Ma jolie blonde, elle est cette Antiquité merveilleuse, créature fabuleuse, pour laquelle j'écrirais encore pléthore de contes et de chansons, parce que je l'Aime.

A cœur ouvert

De cette amitié titubante à cette hostilité cinglante, de cette fragile concorde à ces escarmouches récurrentes, seuls les conflits et les tensions, ponctués de ces moments heureux et hasardeux d'accalmie, semblent marquer nos sentiments et consciences personnelles.

Moi le brun ténébreux, toi la blonde angélique. D'une guerre à l'autre, comme d'une pile de pont à l'autre, le cours de ce récit paraît avoir été dessiné par un auteur hésitant et tremblant sous le poids des idées, où se succèdent les bavures sur un parchemin désormais noirci de l'encre de sa plume. J'aimerais qu'il tourne la page et poursuive la narration de ce récit aux destins croisés.

Idole

Elle incarne la Liberté même par l'audace de ses vers, le tracé de sa plume et l'écho de sa voix. Loin des tourments, celle-ci me vient, elle livre bataille en mon for intérieur contre un ennemi invisible que nul ne trompe.

J'ai en mémoire ce rire franc, sincère et Adorable, lorsque je me plaisais à badiner avec l'amour. Elle s'esclaffait, pleine de vie, puisant dans toute cette joie dont elle fulminait alors, au grand bonheur de mon cœur.

Unique est sa voix, elle me vient d'un univers onirique et guérit mes maux comme par un heureux miracle, me rappelant les pouvoirs oubliés des rois thaumaturges de jadis.

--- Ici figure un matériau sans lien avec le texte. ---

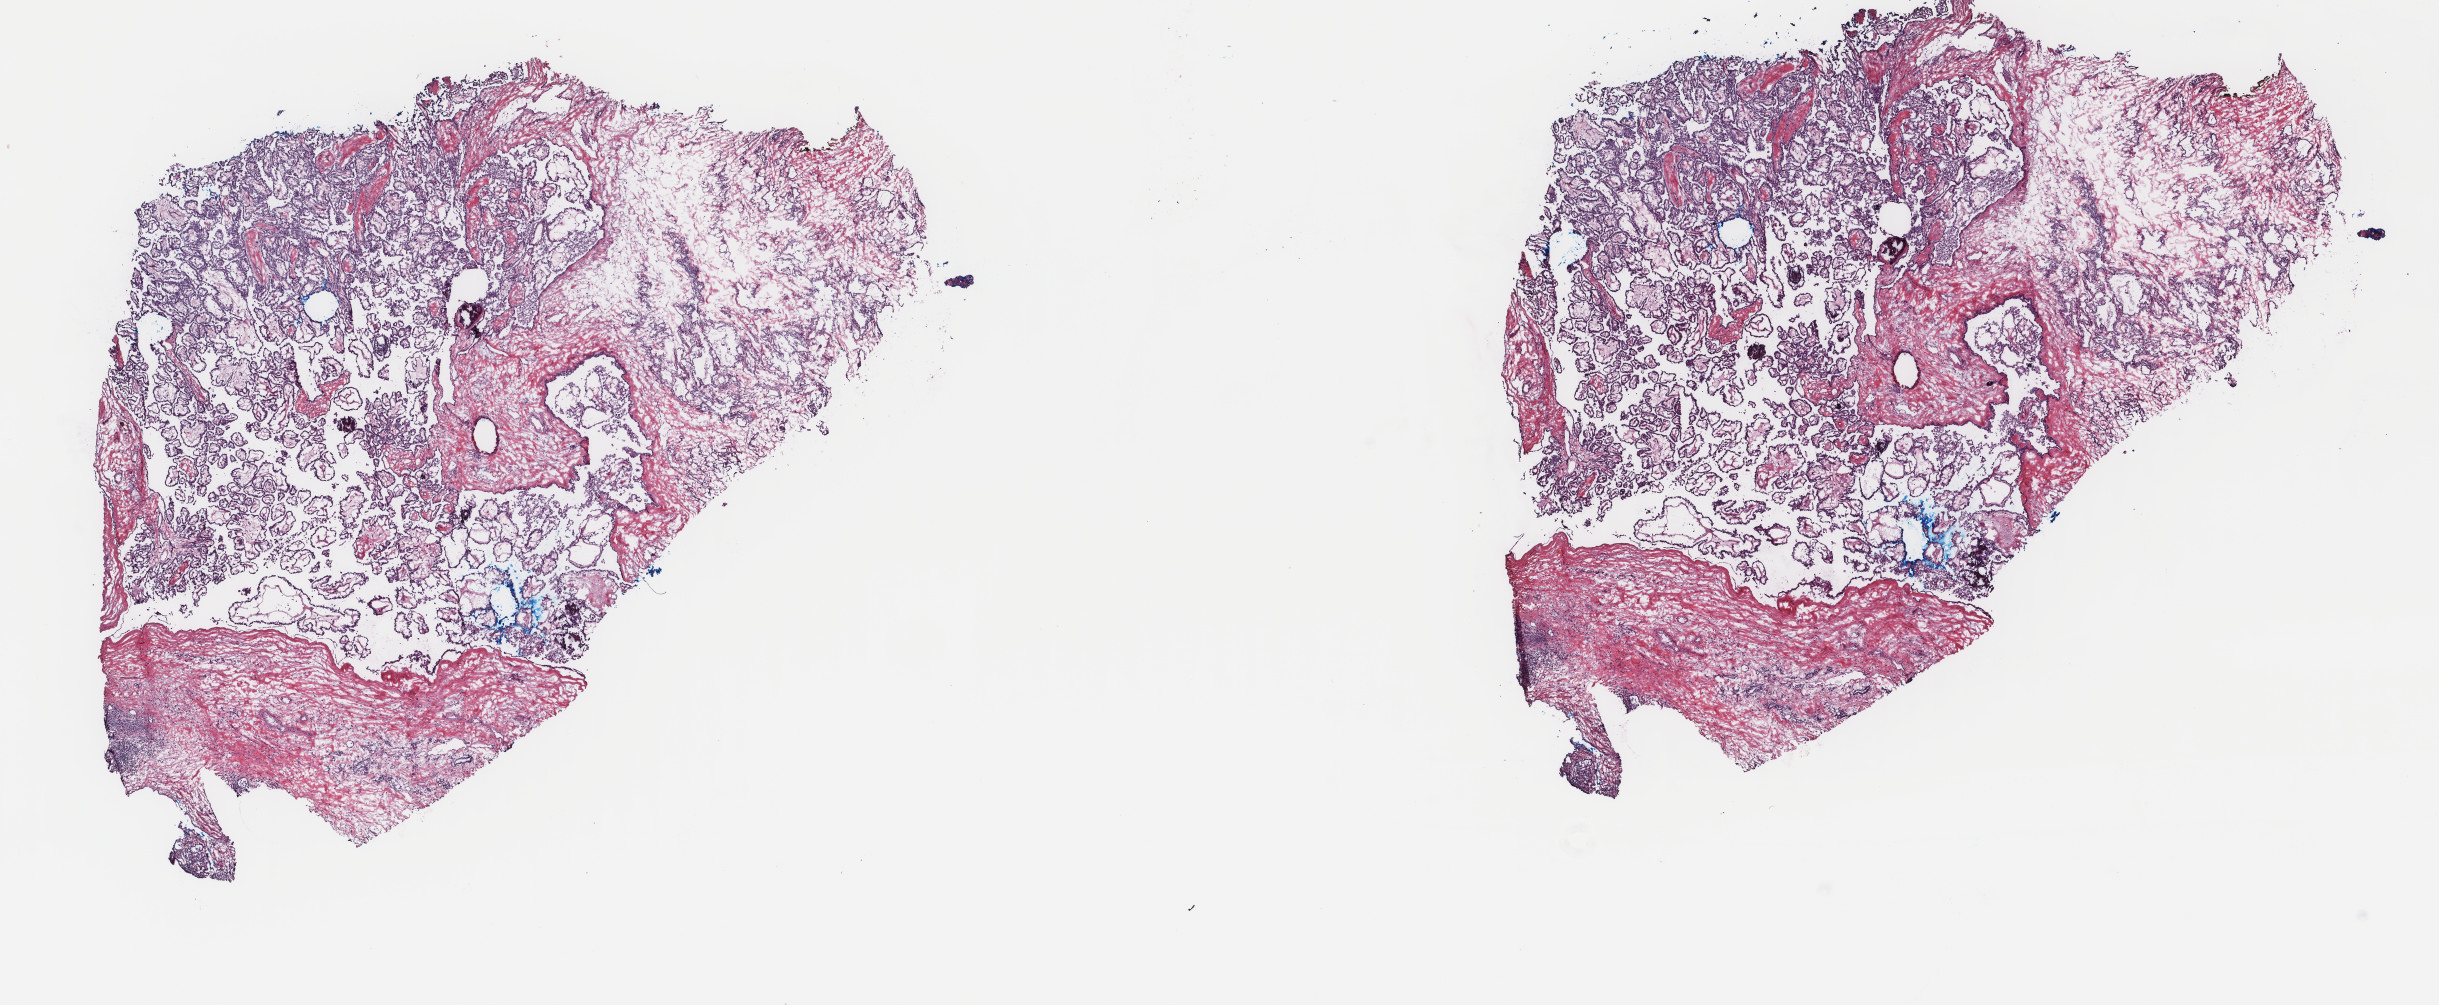
Digitized Hematoxylin and eosin (H&E) stained tissue section (whole slide), a low-resolution overview of the entire scanned area, about 19.4 x 8.0 mm (from a 40x scan), frozen section from the top of the tissue portion, sample: primary tumour, thyroid. Female patient; age at initial diagnosis 34 years. Pathologist review of this section (percent, as recorded): tumour cells 50%, tumour nuclei 90%, normal cells 5%, stromal cells 45%, necrosis 0%. Inflammatory infiltration, as recorded: lymphocyte infiltration 4%, monocyte infiltration 1%, neutrophil infiltration 0%.
Pathologic diagnosis: Papillary adenocarcinoma, NOS (thyroid gland). AJCC pathologic stage: I (7th edition). Lymph nodes positive (case pathology): 0 of 1 examined.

En moi s'agitent les remembrances heureuses et les souvenirs joyeux de sa mine Radieuse, comme si tous mes sens s'unissaient en aréopage pour couronner la belle de mon fief.

Elle est Admirable et il est vrai qu'elle se heurte avec beaucoup de violence à mes solécismes et barbarismes. Chacun de ses gestes, la moindre de ses moues me semble comme un acte rocambolesque que je me plairais à dépeindre dans mes pérégrinations épistolaires.

Tout ira bien

[Visions du futur – Analyse en cours
Veuillez patientez.]

...enfances de toutes terres
iront par-delà le grand terrain vague,
et le jour sera beau, et la nuit sera belle,
et tous les deux ouvriront les yeux,
le geste et la parole iront se joindre sur scène,
on s’en ira bariolés d’espoir,
on y sera si bien, de mèche ébouriffée,
les plaies ouvertes des fous
se fermeront grâce au sourire des sages,
et puis le temps passera,
la Terre changera d’idée et ses cicatrices
se rouvriront en geysers de feu, et ensuite,
le calme viendra après le cataclysme et, allez savoir,
des êtres étranges venus de l’Espace
nous salueront peut-être en passant
par notre planète enfin guérie
et même le Temps lui-même
nous aura attendu.

L’exode

EP 1
…Au commencement, c’est ce bout de terre qui tremble, ces vibrations dans les landes, ce sont ces éléphants qui barrissent et ces singes qui crient – [DATE INCONNUE].

EP 2
… L’alerte est donnée. Fin du monde dans [PERTE DE L’INFORMATION].

EP 3
…Même les nuits tombées hurlent à la mort – [VOUS AVEZ 13 957 MESSAGES EN ATTENTE].

EP 4
La face du Ciel commence à vaciller [VOUS AVEZ 6 101 132 685 MESSAGES EN ATTENTE].

EP 5
…Toutes les fusées décollent, le monde entier décolle, la Terre est devenue cet immense tarmac, un bref moment avant la fin – [DESTINATION INCONNUE POUR UNTEL ET UNTELLE
DESTINATION INCONNUE POUR UNTEL ET UNTELLE
DESTINATION INCONNUE POUR UNTEL ET UNTELLE...].

Inaccessible

Aucun vent n'est assez fort pour disperser les songes qu'elle crée en moi. Heur et malheur, Intouchable, elle se tient là telle une ombre au coeur de mon récit.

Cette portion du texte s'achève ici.